Avec un taux d’incidence à 300 cas pour 100 000 habitants, le plus élevé de l’Hexagone depuis une semaine, les Pyrénées-Orientales restent dans le rouge écarlate. Réputé nettement plus contagieux que son prédécesseur anglais, le Covid-19 à 95% dans son variant delta, touche désormais principalement les jeunes gens. 

Selon les données de Santé Publique France et de Covidtracker, deux tranches d’âge se classent en tête des contaminations. Les 20/29 ans qui ont déploré un taux d’incidence de 1149 cas pour 100 000 habitants la semaine du 15 juillet, et en deuxième position les 10/19 qui ont enregistré, eux, 733 cas pour 100 000. Loin derrière, on trouve les 30/39 ans (438 cas), puis la décennie suivante (233 cas).

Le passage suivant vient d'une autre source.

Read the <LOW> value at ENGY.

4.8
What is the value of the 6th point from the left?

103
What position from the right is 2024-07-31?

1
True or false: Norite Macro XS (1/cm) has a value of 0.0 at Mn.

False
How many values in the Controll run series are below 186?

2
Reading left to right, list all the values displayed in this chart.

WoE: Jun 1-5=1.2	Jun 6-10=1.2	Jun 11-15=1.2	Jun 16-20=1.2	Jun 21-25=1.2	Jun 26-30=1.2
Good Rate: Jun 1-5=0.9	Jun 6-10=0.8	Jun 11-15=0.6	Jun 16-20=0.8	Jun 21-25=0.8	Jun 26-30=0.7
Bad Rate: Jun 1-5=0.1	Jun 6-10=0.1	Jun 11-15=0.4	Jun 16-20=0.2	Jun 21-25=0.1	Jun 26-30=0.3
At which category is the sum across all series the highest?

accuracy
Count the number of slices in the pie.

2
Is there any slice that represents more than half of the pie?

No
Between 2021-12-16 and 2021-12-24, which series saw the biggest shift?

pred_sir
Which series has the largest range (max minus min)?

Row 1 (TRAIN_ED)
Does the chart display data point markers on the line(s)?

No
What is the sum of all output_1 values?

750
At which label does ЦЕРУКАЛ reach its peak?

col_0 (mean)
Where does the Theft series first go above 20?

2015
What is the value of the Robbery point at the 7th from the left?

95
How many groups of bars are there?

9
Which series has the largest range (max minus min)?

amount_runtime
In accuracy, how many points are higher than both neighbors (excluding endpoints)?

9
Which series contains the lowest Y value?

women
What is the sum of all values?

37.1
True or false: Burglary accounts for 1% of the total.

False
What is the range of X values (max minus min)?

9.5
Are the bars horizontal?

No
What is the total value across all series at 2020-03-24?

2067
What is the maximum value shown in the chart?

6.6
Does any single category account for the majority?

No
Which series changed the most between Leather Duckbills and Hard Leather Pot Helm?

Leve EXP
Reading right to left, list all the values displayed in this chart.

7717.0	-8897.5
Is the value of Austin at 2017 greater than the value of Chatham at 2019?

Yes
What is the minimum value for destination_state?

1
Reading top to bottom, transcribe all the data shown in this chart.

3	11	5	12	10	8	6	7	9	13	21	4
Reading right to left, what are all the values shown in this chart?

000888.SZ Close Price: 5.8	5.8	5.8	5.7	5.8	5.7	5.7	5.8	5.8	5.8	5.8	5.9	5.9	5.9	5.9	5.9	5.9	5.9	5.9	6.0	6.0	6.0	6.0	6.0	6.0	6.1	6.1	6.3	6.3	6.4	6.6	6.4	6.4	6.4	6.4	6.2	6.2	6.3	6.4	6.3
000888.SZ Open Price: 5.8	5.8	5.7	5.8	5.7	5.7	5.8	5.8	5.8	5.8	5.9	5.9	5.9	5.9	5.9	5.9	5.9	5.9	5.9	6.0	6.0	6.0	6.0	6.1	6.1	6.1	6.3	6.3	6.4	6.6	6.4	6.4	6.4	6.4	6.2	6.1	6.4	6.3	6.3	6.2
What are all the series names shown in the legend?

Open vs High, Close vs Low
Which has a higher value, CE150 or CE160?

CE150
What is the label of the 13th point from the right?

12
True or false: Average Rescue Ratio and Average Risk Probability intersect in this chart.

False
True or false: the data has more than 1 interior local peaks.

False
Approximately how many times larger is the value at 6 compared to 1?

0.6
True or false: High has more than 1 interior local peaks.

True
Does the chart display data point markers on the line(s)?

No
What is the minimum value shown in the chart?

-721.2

Si le virus circule partout où il y a du monde, il semble nettement plus actif en soirée et dans les lieux festifs les plus fréquentés en saison estivale. Résultat, la semaine dernière 205 cas ont été dépistés au quotidien parmi les 3 243 tests RT-PCR réalisés. Des formes légères de Covid pour la plupart des gens affectés, sauf pour 56 d’entre eux toujours hospitalisés ce dimanche: dont trois en nouvelle admission et six en réanimation. Ce qui porte la tension hospitalière à 19%, une pression acceptable mais qui risque de ne pas le durer. Ces trois derniers jours, la croissance du Covid-19 a culminé à +620%.